Баранов еще успел в короткие мгновения атаки заметить сторожевые вышки, штабеля, грузовые машины, фигурки людей, разбегающиеся в разные стороны.
И того человека с фонариком, размахивающего обеими руками.
Где-то в подсознании он успел отметить, что цель стоящая, что, знай командование об этой цели, сюда послали бы не один самолет, а эскадрилью, полк бы послали и с потерями не считались бы.
Баранов целил прямо в фонарик и знал, что никакое чудо не может спасти этого человека. Да он о нем и не думал. Ему некогда было думать об этом человеке. Бесполезно, бессмысленно думать об этом человеке. Война есть война, и на войне у каждого свои задачи.
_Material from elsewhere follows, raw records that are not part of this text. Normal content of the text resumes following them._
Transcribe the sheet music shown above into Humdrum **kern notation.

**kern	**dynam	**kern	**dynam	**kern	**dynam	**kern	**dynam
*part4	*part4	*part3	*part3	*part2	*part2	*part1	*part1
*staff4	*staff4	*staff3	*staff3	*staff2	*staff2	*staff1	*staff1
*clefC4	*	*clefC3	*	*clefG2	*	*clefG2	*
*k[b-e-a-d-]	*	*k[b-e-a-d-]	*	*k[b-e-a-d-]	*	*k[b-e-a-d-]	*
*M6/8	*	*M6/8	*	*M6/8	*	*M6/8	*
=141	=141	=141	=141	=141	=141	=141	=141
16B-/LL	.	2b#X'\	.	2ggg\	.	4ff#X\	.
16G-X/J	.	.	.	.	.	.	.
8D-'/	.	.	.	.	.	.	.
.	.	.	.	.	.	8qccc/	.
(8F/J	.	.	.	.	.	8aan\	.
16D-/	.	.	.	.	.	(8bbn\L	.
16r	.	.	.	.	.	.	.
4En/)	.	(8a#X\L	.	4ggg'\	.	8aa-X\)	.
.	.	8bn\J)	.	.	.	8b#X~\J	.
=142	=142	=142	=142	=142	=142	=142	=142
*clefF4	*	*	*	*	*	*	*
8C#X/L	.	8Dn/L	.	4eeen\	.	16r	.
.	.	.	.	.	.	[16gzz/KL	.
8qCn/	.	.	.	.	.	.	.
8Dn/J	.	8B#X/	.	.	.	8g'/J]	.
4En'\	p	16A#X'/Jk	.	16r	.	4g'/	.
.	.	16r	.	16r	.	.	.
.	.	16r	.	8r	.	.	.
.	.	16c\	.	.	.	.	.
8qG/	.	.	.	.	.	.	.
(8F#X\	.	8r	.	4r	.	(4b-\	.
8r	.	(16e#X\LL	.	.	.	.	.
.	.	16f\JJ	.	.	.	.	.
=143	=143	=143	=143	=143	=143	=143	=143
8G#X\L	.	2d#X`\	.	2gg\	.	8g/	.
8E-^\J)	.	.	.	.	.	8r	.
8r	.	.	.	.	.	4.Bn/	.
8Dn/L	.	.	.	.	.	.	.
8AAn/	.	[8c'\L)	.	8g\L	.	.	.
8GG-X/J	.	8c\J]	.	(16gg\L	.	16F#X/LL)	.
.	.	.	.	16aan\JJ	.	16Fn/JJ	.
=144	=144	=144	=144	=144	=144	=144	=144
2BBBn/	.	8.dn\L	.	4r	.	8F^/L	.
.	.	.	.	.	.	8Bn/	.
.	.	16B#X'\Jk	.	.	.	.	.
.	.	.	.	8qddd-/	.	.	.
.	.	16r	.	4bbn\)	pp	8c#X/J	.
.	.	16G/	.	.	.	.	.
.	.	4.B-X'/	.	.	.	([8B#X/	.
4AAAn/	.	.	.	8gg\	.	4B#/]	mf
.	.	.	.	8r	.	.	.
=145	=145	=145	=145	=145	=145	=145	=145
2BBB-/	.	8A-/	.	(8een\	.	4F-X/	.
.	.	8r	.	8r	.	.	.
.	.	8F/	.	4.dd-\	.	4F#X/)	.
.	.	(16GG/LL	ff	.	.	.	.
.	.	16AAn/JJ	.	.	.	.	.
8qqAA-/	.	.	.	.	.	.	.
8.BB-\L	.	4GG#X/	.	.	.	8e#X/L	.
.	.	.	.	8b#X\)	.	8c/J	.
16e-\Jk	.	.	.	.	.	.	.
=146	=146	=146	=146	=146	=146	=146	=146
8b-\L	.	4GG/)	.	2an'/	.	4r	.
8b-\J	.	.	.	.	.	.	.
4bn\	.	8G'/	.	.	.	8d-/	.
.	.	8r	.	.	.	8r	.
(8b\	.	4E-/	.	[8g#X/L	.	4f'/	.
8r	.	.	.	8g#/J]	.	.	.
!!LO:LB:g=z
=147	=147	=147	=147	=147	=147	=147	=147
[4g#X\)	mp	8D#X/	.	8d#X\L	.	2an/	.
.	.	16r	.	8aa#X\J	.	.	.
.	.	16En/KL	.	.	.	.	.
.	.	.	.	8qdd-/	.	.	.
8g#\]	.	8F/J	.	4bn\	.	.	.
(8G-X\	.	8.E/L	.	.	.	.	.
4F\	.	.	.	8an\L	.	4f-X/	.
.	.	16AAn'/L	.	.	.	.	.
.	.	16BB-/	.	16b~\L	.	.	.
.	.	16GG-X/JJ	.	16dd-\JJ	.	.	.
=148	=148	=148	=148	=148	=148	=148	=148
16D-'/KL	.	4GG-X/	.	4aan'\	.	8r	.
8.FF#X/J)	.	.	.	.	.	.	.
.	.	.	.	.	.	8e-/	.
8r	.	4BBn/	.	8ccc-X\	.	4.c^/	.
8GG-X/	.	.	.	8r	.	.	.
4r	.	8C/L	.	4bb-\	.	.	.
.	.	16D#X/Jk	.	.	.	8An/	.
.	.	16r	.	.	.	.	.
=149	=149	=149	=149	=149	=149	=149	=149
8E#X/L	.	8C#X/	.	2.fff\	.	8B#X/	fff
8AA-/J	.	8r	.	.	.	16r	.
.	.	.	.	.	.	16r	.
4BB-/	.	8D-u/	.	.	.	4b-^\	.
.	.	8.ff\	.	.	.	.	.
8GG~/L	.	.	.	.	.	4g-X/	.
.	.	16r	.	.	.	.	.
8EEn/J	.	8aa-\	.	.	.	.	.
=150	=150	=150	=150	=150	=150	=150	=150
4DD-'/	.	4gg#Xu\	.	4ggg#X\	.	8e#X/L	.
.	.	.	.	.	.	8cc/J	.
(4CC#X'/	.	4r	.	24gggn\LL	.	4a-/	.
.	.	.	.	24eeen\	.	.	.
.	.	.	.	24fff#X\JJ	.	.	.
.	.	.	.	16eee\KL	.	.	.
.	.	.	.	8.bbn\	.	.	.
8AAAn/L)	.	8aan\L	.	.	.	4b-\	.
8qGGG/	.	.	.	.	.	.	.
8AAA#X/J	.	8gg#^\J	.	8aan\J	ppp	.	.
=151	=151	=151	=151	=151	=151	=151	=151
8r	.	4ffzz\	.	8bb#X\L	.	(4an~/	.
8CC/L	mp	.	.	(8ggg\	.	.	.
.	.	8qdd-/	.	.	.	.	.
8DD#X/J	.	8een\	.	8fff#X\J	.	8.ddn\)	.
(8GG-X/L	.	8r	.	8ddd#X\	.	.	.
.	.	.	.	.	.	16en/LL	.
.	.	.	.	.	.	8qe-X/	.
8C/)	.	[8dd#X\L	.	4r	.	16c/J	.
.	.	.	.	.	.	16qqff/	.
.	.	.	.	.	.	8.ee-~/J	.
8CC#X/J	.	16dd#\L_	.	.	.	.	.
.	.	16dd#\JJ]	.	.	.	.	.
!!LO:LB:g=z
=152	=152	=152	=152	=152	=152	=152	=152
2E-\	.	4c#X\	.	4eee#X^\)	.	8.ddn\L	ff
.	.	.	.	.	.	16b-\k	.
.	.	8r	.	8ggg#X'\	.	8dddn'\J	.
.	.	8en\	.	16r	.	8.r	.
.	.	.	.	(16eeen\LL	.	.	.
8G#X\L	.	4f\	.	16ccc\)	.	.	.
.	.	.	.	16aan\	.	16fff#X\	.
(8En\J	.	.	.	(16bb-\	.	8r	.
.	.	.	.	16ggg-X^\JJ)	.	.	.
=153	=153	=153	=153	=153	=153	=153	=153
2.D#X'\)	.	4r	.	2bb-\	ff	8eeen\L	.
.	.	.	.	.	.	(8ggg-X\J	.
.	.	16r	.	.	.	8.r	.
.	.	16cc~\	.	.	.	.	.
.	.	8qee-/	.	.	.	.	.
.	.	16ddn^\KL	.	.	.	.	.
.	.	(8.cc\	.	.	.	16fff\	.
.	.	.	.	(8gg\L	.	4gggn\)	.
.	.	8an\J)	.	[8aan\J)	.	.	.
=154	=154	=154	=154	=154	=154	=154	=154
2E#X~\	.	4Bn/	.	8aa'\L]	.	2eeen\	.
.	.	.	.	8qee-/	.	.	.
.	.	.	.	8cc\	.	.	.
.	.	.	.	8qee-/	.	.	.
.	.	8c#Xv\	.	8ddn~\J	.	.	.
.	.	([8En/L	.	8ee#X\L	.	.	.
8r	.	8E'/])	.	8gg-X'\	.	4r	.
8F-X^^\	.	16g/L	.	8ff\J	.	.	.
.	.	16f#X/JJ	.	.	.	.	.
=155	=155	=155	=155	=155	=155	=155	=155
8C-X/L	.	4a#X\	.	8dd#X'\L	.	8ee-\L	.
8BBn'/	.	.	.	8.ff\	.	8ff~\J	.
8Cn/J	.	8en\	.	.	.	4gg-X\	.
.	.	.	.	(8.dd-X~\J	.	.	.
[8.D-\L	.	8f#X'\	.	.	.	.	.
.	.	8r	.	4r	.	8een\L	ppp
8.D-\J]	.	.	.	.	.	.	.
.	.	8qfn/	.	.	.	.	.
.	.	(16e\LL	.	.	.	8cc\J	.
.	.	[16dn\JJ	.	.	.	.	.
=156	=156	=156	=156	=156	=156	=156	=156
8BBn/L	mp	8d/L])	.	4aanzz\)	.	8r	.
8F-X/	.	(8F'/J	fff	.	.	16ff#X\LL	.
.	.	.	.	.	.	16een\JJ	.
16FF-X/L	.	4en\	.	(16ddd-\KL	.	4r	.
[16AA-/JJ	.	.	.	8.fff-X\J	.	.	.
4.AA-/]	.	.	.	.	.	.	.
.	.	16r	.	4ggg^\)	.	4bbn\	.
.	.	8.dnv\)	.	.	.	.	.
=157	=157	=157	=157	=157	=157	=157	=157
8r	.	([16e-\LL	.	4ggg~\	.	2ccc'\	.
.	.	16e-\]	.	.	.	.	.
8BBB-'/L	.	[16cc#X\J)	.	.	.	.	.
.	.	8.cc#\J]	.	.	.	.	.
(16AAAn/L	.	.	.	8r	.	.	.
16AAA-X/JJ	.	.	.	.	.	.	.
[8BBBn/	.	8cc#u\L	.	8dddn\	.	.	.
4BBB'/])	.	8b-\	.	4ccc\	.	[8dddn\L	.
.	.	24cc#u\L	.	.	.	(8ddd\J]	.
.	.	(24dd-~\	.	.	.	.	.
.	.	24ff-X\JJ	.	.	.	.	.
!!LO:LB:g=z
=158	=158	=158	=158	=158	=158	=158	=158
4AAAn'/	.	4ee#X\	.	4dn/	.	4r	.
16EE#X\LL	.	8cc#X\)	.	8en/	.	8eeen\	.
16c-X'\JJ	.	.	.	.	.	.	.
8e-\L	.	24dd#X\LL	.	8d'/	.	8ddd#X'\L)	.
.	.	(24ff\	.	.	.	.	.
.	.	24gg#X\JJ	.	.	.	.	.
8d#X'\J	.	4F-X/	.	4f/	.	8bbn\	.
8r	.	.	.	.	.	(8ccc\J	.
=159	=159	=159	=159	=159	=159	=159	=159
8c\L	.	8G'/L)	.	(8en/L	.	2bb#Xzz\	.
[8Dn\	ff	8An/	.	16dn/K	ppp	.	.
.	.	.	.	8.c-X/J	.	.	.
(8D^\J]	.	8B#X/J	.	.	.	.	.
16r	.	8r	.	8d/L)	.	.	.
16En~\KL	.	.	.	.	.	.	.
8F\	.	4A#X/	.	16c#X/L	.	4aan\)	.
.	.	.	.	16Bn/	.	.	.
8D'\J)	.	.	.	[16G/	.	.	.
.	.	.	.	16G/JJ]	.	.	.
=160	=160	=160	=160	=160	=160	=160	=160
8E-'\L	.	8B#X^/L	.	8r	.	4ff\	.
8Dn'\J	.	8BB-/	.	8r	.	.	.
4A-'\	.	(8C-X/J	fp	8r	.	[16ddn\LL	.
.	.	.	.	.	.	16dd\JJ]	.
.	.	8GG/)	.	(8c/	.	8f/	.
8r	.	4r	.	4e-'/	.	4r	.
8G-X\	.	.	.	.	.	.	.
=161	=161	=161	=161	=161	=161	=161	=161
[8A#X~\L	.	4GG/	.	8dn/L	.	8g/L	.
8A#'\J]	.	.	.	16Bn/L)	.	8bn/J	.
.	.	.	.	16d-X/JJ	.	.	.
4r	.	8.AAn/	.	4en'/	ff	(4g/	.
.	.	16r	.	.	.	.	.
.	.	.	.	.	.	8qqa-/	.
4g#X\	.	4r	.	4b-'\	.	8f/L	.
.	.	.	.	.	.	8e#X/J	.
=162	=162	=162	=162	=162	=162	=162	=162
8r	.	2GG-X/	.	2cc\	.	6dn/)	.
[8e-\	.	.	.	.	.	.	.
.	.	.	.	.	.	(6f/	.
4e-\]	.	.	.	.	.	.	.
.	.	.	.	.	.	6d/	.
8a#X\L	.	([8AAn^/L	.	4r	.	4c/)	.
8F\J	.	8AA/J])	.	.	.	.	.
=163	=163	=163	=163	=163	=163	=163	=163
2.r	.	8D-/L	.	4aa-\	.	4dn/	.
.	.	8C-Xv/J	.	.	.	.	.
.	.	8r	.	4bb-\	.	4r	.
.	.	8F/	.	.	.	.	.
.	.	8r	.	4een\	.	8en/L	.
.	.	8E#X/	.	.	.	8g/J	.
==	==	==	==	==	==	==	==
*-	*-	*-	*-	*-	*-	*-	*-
Баранову уже дважды доводилось бомбить «по наводке». Ему так и ставили задачу: «Пойдешь и сыпанешь на сигнал». И все. А безопасность сигнальщика — дело самого сигнальщика. Тут не до сантиментов и не до выяснения деталей. Правда, думать, что имеешь дело со смертниками наподобие японских «камикадзе», было неприятно. Все-таки свой, советский. И хотелось верить, что сигнальщик остался жить, что он как-то там извернулся.
После первой бомбежки «по наводке» Баранов несколько дней ходил сам не свой, по-всякому представляя себе сигнальщика, почему-то уверенный, что это непременно была девушка. Но если бы его, заметив это состояние, отстранили от полетов вообще, он бы не выдержал: девушка, которую разрывают на части его бомбы, стояла перед ним, как живая, и требовалось такое же сильное потрясение, чтобы избавиться от этого наваждения.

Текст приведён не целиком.